(Material supplied begins)

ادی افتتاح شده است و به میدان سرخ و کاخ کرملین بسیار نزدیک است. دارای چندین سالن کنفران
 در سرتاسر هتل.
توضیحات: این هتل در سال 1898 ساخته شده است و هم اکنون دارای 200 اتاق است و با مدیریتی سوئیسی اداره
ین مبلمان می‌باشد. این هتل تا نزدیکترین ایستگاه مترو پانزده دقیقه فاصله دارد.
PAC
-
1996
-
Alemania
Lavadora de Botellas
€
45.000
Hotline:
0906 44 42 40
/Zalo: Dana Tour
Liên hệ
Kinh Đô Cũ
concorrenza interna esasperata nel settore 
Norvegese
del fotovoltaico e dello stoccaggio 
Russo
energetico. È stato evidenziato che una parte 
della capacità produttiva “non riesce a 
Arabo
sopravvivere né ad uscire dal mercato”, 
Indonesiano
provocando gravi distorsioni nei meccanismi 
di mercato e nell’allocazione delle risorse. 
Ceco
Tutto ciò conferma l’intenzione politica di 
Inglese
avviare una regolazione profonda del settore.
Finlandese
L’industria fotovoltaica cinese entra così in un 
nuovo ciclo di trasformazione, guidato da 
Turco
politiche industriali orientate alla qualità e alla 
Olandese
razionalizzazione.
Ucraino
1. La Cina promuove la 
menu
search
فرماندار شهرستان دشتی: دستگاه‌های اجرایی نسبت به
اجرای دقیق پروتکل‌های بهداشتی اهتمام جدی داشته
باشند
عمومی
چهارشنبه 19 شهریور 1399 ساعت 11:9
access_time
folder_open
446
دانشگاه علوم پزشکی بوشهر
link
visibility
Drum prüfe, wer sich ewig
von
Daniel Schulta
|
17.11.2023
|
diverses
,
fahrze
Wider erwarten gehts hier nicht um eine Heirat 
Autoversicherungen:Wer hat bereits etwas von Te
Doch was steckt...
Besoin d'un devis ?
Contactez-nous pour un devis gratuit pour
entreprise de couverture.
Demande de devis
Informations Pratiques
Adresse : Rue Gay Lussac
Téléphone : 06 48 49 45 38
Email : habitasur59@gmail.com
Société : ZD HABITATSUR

(Material supplied ends)

Set the entries down again precisely as they were given.

### [Task output]
ادی افتتاح شده است و به میدان سرخ و کاخ کرملین بسیار نزدیک است. دارای چندین سالن کنفران
 در سرتاسر هتل.
توضیحات: این هتل در سال 1898 ساخته شده است و هم اکنون دارای 200 اتاق است و با مدیریتی سوئیسی اداره
ین مبلمان می‌باشد. این هتل تا نزدیکترین ایستگاه مترو پانزده دقیقه فاصله دارد.
PAC
-
1996
-
Alemania
Lavadora de Botellas
€
45.000
Hotline:
0906 44 42 40
/Zalo: Dana Tour
Liên hệ
Kinh Đô Cũ
concorrenza interna esasperata nel settore 
Norvegese
del fotovoltaico e dello stoccaggio 
Russo
energetico. È stato evidenziato che una parte 
della capacità produttiva “non riesce a 
Arabo
sopravvivere né ad uscire dal mercato”, 
Indonesiano
provocando gravi distorsioni nei meccanismi 
di mercato e nell’allocazione delle risorse. 
Ceco
Tutto ciò conferma l’intenzione politica di 
Inglese
avviare una regolazione profonda del settore.
Finlandese
L’industria fotovoltaica cinese entra così in un 
nuovo ciclo di trasformazione, guidato da 
Turco
politiche industriali orientate alla qualità e alla 
Olandese
razionalizzazione.
Ucraino
1. La Cina promuove la 
menu
search
فرماندار شهرستان دشتی: دستگاه‌های اجرایی نسبت به
اجرای دقیق پروتکل‌های بهداشتی اهتمام جدی داشته
باشند
عمومی
چهارشنبه 19 شهریور 1399 ساعت 11:9
access_time
folder_open
446
دانشگاه علوم پزشکی بوشهر
link
visibility
Drum prüfe, wer sich ewig
von
Daniel Schulta
|
17.11.2023
|
diverses
,
fahrze
Wider erwarten gehts hier nicht um eine Heirat 
Autoversicherungen:Wer hat bereits etwas von Te
Doch was steckt...
Besoin d'un devis ?
Contactez-nous pour un devis gratuit pour
entreprise de couverture.
Demande de devis
Informations Pratiques
Adresse : Rue Gay Lussac
Téléphone : 06 48 49 45 38
Email : habitasur59@gmail.com
Société : ZD HABITATSUR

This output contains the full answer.